━━━ INPUT FOR THIS TASK
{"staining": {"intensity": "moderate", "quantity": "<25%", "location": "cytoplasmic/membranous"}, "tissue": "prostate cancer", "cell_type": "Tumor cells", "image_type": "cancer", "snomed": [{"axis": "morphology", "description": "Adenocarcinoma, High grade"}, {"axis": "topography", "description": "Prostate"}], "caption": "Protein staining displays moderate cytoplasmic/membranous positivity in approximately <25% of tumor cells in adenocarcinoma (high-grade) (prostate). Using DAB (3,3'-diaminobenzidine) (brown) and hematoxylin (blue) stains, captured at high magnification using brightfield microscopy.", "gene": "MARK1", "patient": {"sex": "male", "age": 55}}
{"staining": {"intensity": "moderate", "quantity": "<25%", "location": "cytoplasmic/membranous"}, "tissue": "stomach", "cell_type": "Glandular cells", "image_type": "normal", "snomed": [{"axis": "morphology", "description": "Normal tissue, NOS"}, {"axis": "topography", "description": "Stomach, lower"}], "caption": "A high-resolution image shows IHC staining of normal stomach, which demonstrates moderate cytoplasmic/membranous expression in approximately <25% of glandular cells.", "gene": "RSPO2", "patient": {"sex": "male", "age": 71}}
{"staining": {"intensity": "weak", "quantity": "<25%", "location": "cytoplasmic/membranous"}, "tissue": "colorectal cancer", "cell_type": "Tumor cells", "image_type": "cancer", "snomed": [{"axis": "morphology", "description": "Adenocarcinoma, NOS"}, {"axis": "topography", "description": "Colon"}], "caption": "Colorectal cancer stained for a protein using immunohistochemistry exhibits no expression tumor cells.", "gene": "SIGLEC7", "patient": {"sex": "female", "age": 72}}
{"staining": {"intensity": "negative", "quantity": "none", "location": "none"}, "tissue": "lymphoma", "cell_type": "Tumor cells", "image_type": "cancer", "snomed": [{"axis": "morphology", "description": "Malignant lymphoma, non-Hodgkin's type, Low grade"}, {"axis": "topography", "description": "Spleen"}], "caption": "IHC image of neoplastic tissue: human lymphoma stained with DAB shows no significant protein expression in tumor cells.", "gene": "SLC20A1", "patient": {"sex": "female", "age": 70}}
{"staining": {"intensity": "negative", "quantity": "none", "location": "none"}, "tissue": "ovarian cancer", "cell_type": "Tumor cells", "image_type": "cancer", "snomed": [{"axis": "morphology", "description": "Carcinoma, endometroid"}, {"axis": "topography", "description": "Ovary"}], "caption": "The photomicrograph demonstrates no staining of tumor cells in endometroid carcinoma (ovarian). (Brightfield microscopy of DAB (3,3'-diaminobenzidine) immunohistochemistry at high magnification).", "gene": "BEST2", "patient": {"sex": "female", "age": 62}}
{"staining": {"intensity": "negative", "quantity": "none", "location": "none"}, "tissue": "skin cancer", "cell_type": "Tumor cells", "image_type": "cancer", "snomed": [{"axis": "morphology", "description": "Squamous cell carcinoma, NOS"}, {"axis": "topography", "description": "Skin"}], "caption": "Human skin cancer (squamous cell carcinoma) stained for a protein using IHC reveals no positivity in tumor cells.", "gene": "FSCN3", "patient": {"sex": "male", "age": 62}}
━━━━━━
### TASK TO CARRY OUT
All of the material above must be transcribed exactly, with no line dropped.

### YOUR SOLUTION
{"staining": {"intensity": "moderate", "quantity": "<25%", "location": "cytoplasmic/membranous"}, "tissue": "prostate cancer", "cell_type": "Tumor cells", "image_type": "cancer", "snomed": [{"axis": "morphology", "description": "Adenocarcinoma, High grade"}, {"axis": "topography", "description": "Prostate"}], "caption": "Protein staining displays moderate cytoplasmic/membranous positivity in approximately <25% of tumor cells in adenocarcinoma (high-grade) (prostate). Using DAB (3,3'-diaminobenzidine) (brown) and hematoxylin (blue) stains, captured at high magnification using brightfield microscopy.", "gene": "MARK1", "patient": {"sex": "male", "age": 55}}
{"staining": {"intensity": "moderate", "quantity": "<25%", "location": "cytoplasmic/membranous"}, "tissue": "stomach", "cell_type": "Glandular cells", "image_type": "normal", "snomed": [{"axis": "morphology", "description": "Normal tissue, NOS"}, {"axis": "topography", "description": "Stomach, lower"}], "caption": "A high-resolution image shows IHC staining of normal stomach, which demonstrates moderate cytoplasmic/membranous expression in approximately <25% of glandular cells.", "gene": "RSPO2", "patient": {"sex": "male", "age": 71}}
{"staining": {"intensity": "weak", "quantity": "<25%", "location": "cytoplasmic/membranous"}, "tissue": "colorectal cancer", "cell_type": "Tumor cells", "image_type": "cancer", "snomed": [{"axis": "morphology", "description": "Adenocarcinoma, NOS"}, {"axis": "topography", "description": "Colon"}], "caption": "Colorectal cancer stained for a protein using immunohistochemistry exhibits no expression tumor cells.", "gene": "SIGLEC7", "patient": {"sex": "female", "age": 72}}
{"staining": {"intensity": "negative", "quantity": "none", "location": "none"}, "tissue": "lymphoma", "cell_type": "Tumor cells", "image_type": "cancer", "snomed": [{"axis": "morphology", "description": "Malignant lymphoma, non-Hodgkin's type, Low grade"}, {"axis": "topography", "description": "Spleen"}], "caption": "IHC image of neoplastic tissue: human lymphoma stained with DAB shows no significant protein expression in tumor cells.", "gene": "SLC20A1", "patient": {"sex": "female", "age": 70}}
{"staining": {"intensity": "negative", "quantity": "none", "location": "none"}, "tissue": "ovarian cancer", "cell_type": "Tumor cells", "image_type": "cancer", "snomed": [{"axis": "morphology", "description": "Carcinoma, endometroid"}, {"axis": "topography", "description": "Ovary"}], "caption": "The photomicrograph demonstrates no staining of tumor cells in endometroid carcinoma (ovarian). (Brightfield microscopy of DAB (3,3'-diaminobenzidine) immunohistochemistry at high magnification).", "gene": "BEST2", "patient": {"sex": "female", "age": 62}}
{"staining": {"intensity": "negative", "quantity": "none", "location": "none"}, "tissue": "skin cancer", "cell_type": "Tumor cells", "image_type": "cancer", "snomed": [{"axis": "morphology", "description": "Squamous cell carcinoma, NOS"}, {"axis": "topography", "description": "Skin"}], "caption": "Human skin cancer (squamous cell carcinoma) stained for a protein using IHC reveals no positivity in tumor cells.", "gene": "FSCN3", "patient": {"sex": "male", "age": 62}}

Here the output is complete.